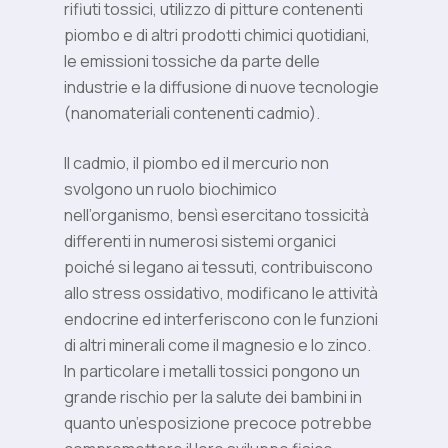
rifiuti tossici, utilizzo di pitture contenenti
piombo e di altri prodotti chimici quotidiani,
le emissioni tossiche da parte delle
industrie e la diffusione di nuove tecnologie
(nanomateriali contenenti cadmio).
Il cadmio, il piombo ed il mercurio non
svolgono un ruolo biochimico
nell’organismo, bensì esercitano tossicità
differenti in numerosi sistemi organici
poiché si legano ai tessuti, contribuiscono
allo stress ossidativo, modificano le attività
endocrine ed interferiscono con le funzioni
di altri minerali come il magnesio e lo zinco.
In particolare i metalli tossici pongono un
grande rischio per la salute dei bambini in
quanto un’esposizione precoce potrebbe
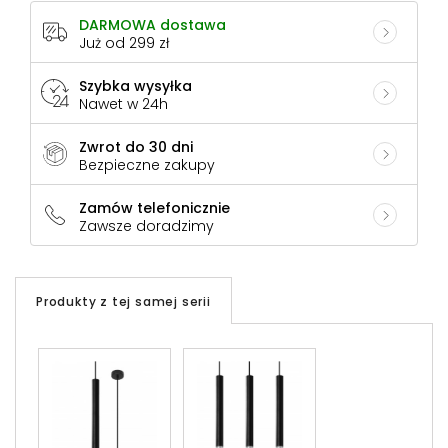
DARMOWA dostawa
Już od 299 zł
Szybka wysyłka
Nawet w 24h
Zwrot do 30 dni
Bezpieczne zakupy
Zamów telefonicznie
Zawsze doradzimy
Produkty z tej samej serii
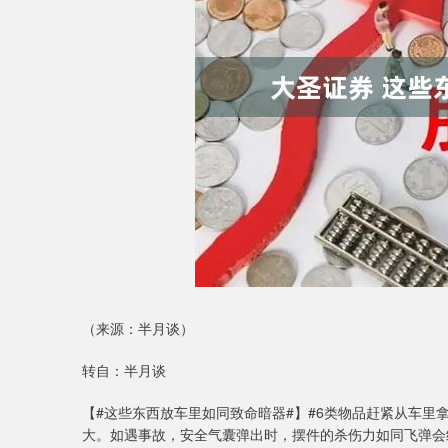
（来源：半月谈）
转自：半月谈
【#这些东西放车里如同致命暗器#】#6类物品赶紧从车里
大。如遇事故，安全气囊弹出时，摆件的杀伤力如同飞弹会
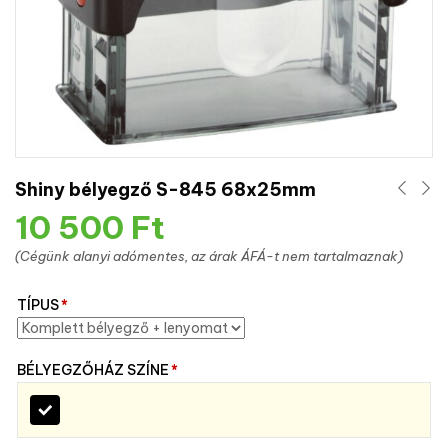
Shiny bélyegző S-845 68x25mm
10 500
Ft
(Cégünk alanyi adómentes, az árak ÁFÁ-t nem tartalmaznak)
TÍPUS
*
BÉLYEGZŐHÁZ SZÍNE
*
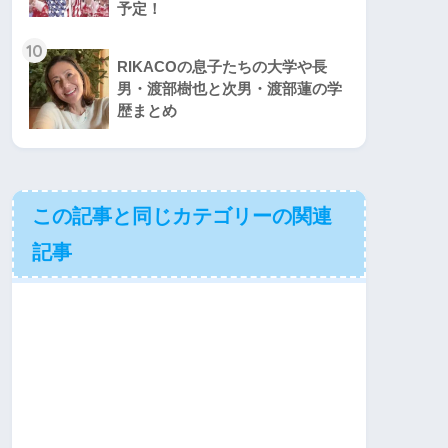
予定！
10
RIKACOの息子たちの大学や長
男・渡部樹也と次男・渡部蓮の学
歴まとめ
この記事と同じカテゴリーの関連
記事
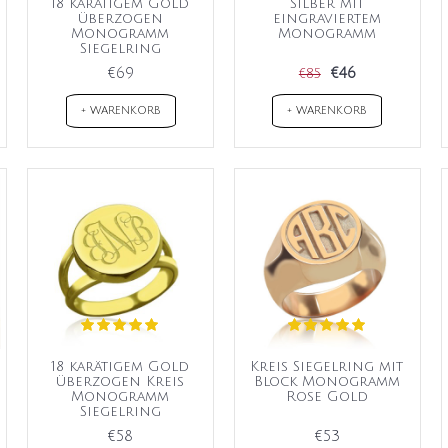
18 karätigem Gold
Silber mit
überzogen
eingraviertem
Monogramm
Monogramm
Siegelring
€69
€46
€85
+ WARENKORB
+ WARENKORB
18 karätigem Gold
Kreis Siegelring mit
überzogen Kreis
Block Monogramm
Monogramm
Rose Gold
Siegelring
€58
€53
□ □ □ □ □
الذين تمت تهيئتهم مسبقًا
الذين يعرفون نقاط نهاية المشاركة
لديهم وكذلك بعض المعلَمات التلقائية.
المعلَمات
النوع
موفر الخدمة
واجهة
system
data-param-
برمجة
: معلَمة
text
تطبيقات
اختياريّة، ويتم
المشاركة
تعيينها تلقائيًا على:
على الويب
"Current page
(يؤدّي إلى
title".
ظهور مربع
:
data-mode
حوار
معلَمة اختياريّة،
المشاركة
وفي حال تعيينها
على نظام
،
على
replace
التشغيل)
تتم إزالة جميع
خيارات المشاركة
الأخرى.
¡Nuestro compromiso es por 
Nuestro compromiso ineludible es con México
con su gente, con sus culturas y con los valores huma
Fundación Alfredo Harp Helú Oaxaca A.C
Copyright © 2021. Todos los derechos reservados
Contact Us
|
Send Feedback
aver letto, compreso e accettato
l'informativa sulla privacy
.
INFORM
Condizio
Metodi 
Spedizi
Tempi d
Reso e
□ □ □ □ □
▶ _Activity_
Copy out only the lines above from the one with "piombo e di" to the one with "differenti in numerosi sistemi organici", inclusive, exactly as they stand.

▶ _Exercise answer_
piombo e di altri prodotti chimici quotidiani,
le emissioni tossiche da parte delle
industrie e la diffusione di nuove tecnologie
(nanomateriali contenenti cadmio).
Il cadmio, il piombo ed il mercurio non
svolgono un ruolo biochimico
nell’organismo, bensì esercitano tossicità
differenti in numerosi sistemi organici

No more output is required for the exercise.